To use the API nodes, you need to ensure that you are logged in properly and using a permitted network environment. Please refer to the API Nodes Overview section of the documentation to understand the specific requirements for using the API nodes.
Make sure your ComfyUI is updated.Workflows in this guide can be found in the Workflow Templates. If you can’t find them in the template, your ComfyUI may be outdated.(Desktop version’s update will delay sometime)If nodes are missing when loading a workflow, possible reasons:
  1. You are not using the latest ComfyUI version(Nightly version)
  2. You are using Stable or Desktop version (Latest changes may not be included)
  3. Some nodes failed to import at startup

Text-to-Audio Workflow

For text-to-audio, you can generate audio through text prompts.

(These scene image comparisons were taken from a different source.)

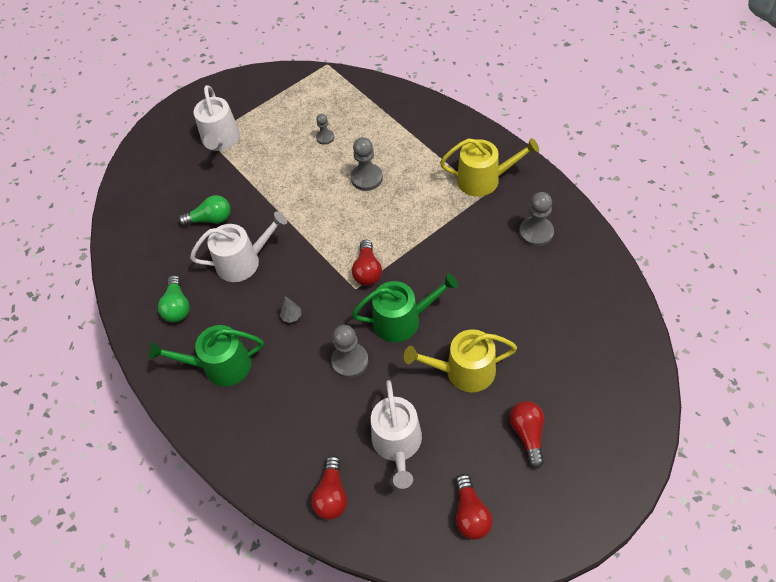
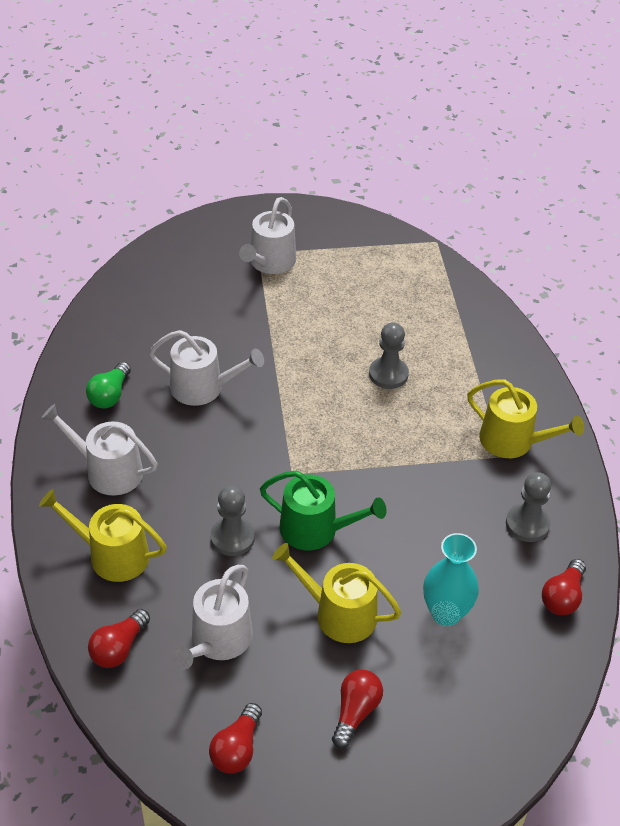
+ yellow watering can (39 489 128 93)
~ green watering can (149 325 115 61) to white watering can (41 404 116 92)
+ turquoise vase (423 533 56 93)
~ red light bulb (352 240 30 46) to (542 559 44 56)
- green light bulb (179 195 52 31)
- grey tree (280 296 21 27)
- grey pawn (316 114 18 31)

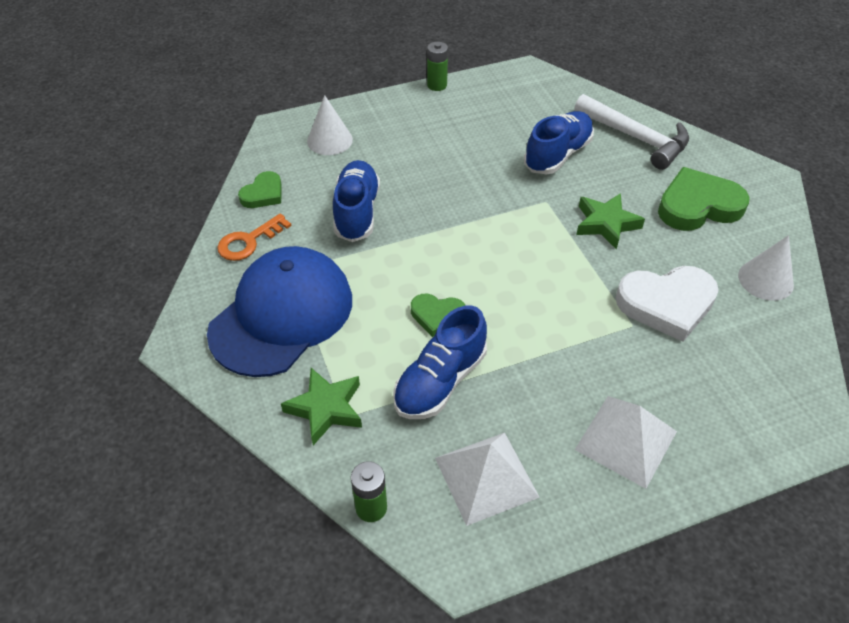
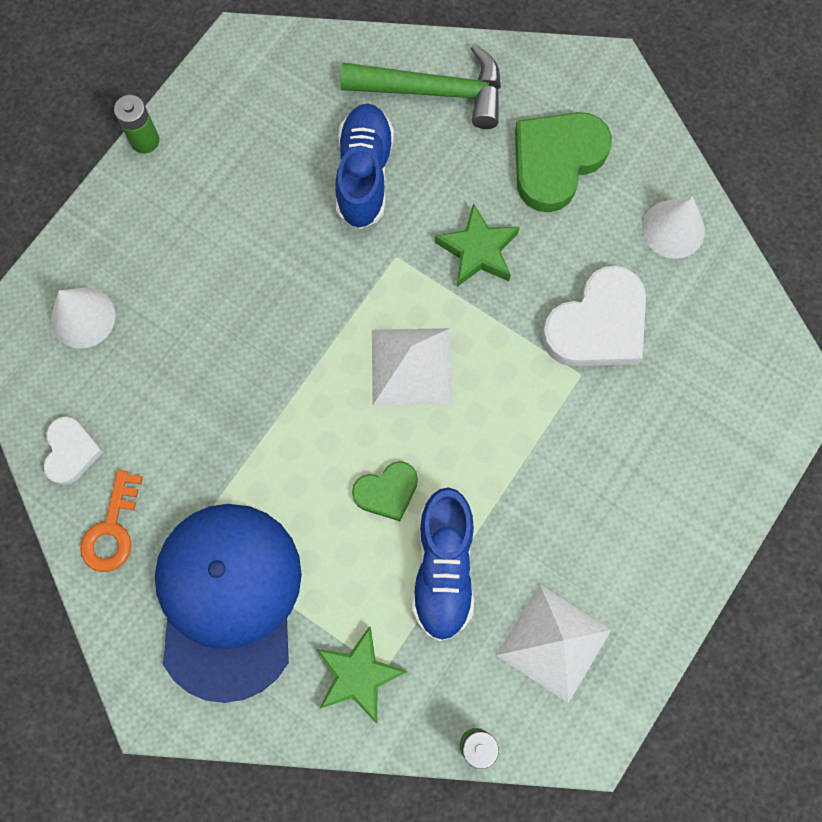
~ green heart (238 171 44 37) to white heart (44 416 59 69)
~ white hammer (574 94 115 76) to green hammer (340 44 161 85)
~ white pyramid (575 396 102 93) to (372 328 80 77)
- blue shoe (333 160 47 82)

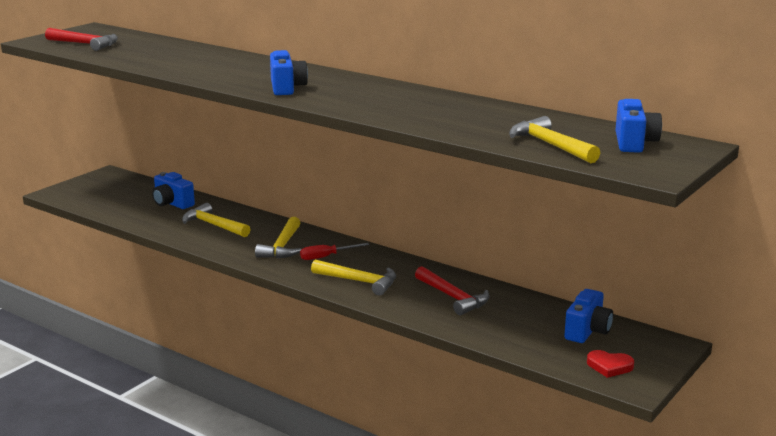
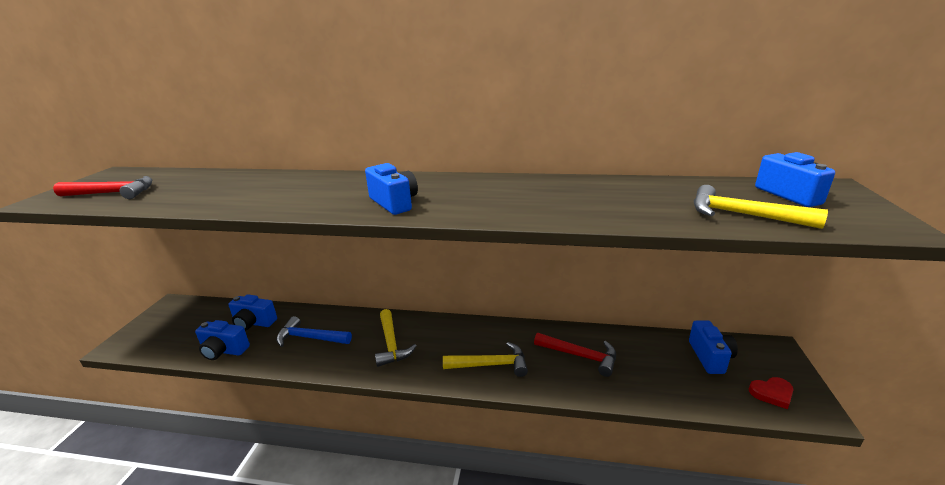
+ blue camera (195 320 55 40)
~ yellow hammer (182 203 68 34) to blue hammer (276 316 76 31)
- red screwdriver (300 243 69 17)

You need to describe the music you want to generate.

Download JSON Workflow

workflow
  1. Modify the text prompt. You should use keywords to describe the music you want to generate.
  2. (Optional) Modify the duration parameter. It’s 190 by default.
  3. Click the Run button or use the shortcut Ctrl(cmd) + Enter to execute the audio generation. The audio will be saved to the ComfyUI/output/audio directory.

Audio-to-Audio Workflow

Audio-to-audio is basically music re-sampling. You can use it to generate new music from a given piece of music, or you can just hum a melody, and then the model will generate new music based on the input audio.

Download JSON Workflow

Download Input Audio

workflow
  1. In this workflow, we have provided two nodes for you to input the audio(at least 6 seconds) you want to edit:
    • 1.1 Record Audio node: You can use it to record any of your music ideas, such as a hummed melody. It should be at least 6 seconds.
    • 1.2 LoadAudio node: You can use it to upload audio that you want to be used in this workflow.
  2. Modify the text prompt. You should use keywords to describe the music you want to generate.
  3. The strength parameter is used to control the difference from the original audio. The lower the value, the more similar the generated audio will be to the original audio.
  4. Click the Run button or use the shortcut Ctrl(cmd) + Enter to execute the audio generation. The audio will be saved to the ComfyUI/output/audio directory.

Audio Inpainting Workflow

Audio inpainting is used to complete or extend existing tracks. You can use it to complete the missing part of music or extend the music to a longer duration. You need to set where you want to start and end the inpainting.

Download JSON Workflow

Download Input Audio

workflow
  1. Upload audio to the LoadAudio node.
  2. Modify the text prompt. You should use keywords to describe the music you want to generate.
  3. (Optional) Modify the duration parameter. It’s 190 by default.
  4. (Important) Modify the mask_start and mask_end parameters. You need to set where you want to start and end the inpainting.
  5. Click the Run button or use the shortcut Ctrl(cmd) + Enter to execute the audio generation. The audio will be saved to the ComfyUI/output/audio directory.